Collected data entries

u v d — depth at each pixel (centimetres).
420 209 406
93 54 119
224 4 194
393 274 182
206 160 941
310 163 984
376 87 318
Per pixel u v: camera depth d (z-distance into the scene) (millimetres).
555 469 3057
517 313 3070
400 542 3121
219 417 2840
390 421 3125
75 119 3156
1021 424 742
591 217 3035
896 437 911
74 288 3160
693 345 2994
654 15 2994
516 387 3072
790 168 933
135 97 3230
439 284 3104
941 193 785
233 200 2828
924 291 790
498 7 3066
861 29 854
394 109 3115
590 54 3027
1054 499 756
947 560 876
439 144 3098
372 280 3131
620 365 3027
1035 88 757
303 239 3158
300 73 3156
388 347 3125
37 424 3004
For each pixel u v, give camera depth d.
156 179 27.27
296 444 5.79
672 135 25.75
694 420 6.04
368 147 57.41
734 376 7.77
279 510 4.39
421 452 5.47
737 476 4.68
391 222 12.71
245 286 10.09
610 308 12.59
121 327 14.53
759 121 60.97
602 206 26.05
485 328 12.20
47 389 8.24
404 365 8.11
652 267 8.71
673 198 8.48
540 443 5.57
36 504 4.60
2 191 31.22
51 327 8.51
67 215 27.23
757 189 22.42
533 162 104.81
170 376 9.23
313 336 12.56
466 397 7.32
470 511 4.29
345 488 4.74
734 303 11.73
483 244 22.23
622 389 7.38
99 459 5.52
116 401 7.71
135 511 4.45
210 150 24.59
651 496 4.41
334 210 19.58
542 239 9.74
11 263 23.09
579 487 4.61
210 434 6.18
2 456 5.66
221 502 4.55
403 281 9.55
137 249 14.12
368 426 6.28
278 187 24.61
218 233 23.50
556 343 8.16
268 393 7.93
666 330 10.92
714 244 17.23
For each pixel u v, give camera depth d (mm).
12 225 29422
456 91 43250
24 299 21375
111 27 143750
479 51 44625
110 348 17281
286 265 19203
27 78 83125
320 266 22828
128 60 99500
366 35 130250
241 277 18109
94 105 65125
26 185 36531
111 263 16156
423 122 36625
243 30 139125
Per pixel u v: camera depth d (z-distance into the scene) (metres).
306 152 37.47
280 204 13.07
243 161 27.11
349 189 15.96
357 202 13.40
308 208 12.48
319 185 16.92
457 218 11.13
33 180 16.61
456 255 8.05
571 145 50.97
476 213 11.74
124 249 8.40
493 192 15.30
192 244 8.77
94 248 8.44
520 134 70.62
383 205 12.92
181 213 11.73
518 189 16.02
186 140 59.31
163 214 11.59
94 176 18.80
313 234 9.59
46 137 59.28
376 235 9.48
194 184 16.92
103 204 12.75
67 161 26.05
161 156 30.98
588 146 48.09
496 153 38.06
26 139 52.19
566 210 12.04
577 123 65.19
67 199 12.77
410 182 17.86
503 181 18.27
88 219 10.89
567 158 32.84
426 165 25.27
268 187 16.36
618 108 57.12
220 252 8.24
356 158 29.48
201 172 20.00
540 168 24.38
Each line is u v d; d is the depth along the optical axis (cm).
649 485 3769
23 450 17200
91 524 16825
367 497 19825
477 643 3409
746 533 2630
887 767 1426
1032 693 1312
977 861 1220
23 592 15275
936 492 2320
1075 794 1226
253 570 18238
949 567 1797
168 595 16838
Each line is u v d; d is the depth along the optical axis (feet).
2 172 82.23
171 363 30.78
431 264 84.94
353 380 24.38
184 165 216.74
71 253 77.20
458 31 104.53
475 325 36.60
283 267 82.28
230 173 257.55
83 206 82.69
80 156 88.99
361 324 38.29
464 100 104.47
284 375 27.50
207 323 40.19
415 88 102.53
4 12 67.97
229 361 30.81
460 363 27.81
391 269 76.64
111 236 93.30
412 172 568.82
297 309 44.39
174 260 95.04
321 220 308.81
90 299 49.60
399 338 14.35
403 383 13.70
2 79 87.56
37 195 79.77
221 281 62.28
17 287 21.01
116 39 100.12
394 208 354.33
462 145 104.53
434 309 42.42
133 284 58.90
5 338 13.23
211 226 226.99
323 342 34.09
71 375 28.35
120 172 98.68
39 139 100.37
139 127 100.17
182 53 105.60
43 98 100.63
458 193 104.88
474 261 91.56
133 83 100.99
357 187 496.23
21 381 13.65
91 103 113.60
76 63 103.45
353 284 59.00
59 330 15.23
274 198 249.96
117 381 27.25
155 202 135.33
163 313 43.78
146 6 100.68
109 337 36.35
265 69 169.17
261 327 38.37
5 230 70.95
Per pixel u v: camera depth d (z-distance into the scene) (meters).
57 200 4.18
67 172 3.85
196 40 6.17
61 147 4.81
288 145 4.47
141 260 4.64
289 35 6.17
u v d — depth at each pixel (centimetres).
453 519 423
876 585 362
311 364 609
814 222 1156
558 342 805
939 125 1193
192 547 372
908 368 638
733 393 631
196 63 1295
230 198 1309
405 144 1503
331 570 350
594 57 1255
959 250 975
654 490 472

Task goal
Each record is to be transcribed exactly and in full.

Expected answer
u v d — depth at each pixel (centimetres).
420 209 406
93 54 119
224 4 194
393 274 182
206 160 941
310 163 984
376 87 318
Per pixel u v: camera depth d (z-distance into the scene) (millimetres).
555 469 3057
517 313 3070
400 542 3121
219 417 2840
390 421 3125
75 119 3156
1021 424 742
591 217 3035
896 437 911
74 288 3160
693 345 2994
654 15 2994
516 387 3072
790 168 933
135 97 3230
439 284 3104
941 193 785
233 200 2828
924 291 790
498 7 3066
861 29 854
394 109 3115
590 54 3027
1054 499 756
947 560 876
439 144 3098
372 280 3131
620 365 3027
1035 88 757
303 239 3158
300 73 3156
388 347 3125
37 424 3004
For each pixel u v, give camera depth d.
156 179 27.27
296 444 5.79
672 135 25.75
694 420 6.04
368 147 57.41
734 376 7.77
279 510 4.39
421 452 5.47
737 476 4.68
391 222 12.71
245 286 10.09
610 308 12.59
121 327 14.53
759 121 60.97
602 206 26.05
485 328 12.20
47 389 8.24
404 365 8.11
652 267 8.71
673 198 8.48
540 443 5.57
36 504 4.60
2 191 31.22
51 327 8.51
67 215 27.23
757 189 22.42
533 162 104.81
170 376 9.23
313 336 12.56
466 397 7.32
470 511 4.29
345 488 4.74
734 303 11.73
483 244 22.23
622 389 7.38
99 459 5.52
116 401 7.71
135 511 4.45
210 150 24.59
651 496 4.41
334 210 19.58
542 239 9.74
11 263 23.09
579 487 4.61
210 434 6.18
2 456 5.66
221 502 4.55
403 281 9.55
137 249 14.12
368 426 6.28
278 187 24.61
218 233 23.50
556 343 8.16
268 393 7.93
666 330 10.92
714 244 17.23
For each pixel u v, give camera depth d (mm).
12 225 29422
456 91 43250
24 299 21375
111 27 143750
479 51 44625
110 348 17281
286 265 19203
27 78 83125
320 266 22828
128 60 99500
366 35 130250
241 277 18109
94 105 65125
26 185 36531
111 263 16156
423 122 36625
243 30 139125
Per pixel u v: camera depth d (z-distance into the scene) (metres).
306 152 37.47
280 204 13.07
243 161 27.11
349 189 15.96
357 202 13.40
308 208 12.48
319 185 16.92
457 218 11.13
33 180 16.61
456 255 8.05
571 145 50.97
476 213 11.74
124 249 8.40
493 192 15.30
192 244 8.77
94 248 8.44
520 134 70.62
383 205 12.92
181 213 11.73
518 189 16.02
186 140 59.31
163 214 11.59
94 176 18.80
313 234 9.59
46 137 59.28
376 235 9.48
194 184 16.92
103 204 12.75
67 161 26.05
161 156 30.98
588 146 48.09
496 153 38.06
26 139 52.19
566 210 12.04
577 123 65.19
67 199 12.77
410 182 17.86
503 181 18.27
88 219 10.89
567 158 32.84
426 165 25.27
268 187 16.36
618 108 57.12
220 252 8.24
356 158 29.48
201 172 20.00
540 168 24.38
Each line is u v d; d is the depth along the optical axis (cm).
649 485 3769
23 450 17200
91 524 16825
367 497 19825
477 643 3409
746 533 2630
887 767 1426
1032 693 1312
977 861 1220
23 592 15275
936 492 2320
1075 794 1226
253 570 18238
949 567 1797
168 595 16838
Each line is u v d; d is the depth along the optical axis (feet).
2 172 82.23
171 363 30.78
431 264 84.94
353 380 24.38
184 165 216.74
71 253 77.20
458 31 104.53
475 325 36.60
283 267 82.28
230 173 257.55
83 206 82.69
80 156 88.99
361 324 38.29
464 100 104.47
284 375 27.50
207 323 40.19
415 88 102.53
4 12 67.97
229 361 30.81
460 363 27.81
391 269 76.64
111 236 93.30
412 172 568.82
297 309 44.39
174 260 95.04
321 220 308.81
90 299 49.60
399 338 14.35
403 383 13.70
2 79 87.56
37 195 79.77
221 281 62.28
17 287 21.01
116 39 100.12
394 208 354.33
462 145 104.53
434 309 42.42
133 284 58.90
5 338 13.23
211 226 226.99
323 342 34.09
71 375 28.35
120 172 98.68
39 139 100.37
139 127 100.17
182 53 105.60
43 98 100.63
458 193 104.88
474 261 91.56
133 83 100.99
357 187 496.23
21 381 13.65
91 103 113.60
76 63 103.45
353 284 59.00
59 330 15.23
274 198 249.96
117 381 27.25
155 202 135.33
163 313 43.78
146 6 100.68
109 337 36.35
265 69 169.17
261 327 38.37
5 230 70.95
Per pixel u v: camera depth d (z-distance into the scene) (meters).
57 200 4.18
67 172 3.85
196 40 6.17
61 147 4.81
288 145 4.47
141 260 4.64
289 35 6.17
u v d — depth at each pixel (centimetres).
453 519 423
876 585 362
311 364 609
814 222 1156
558 342 805
939 125 1193
192 547 372
908 368 638
733 393 631
196 63 1295
230 198 1309
405 144 1503
331 570 350
594 57 1255
959 250 975
654 490 472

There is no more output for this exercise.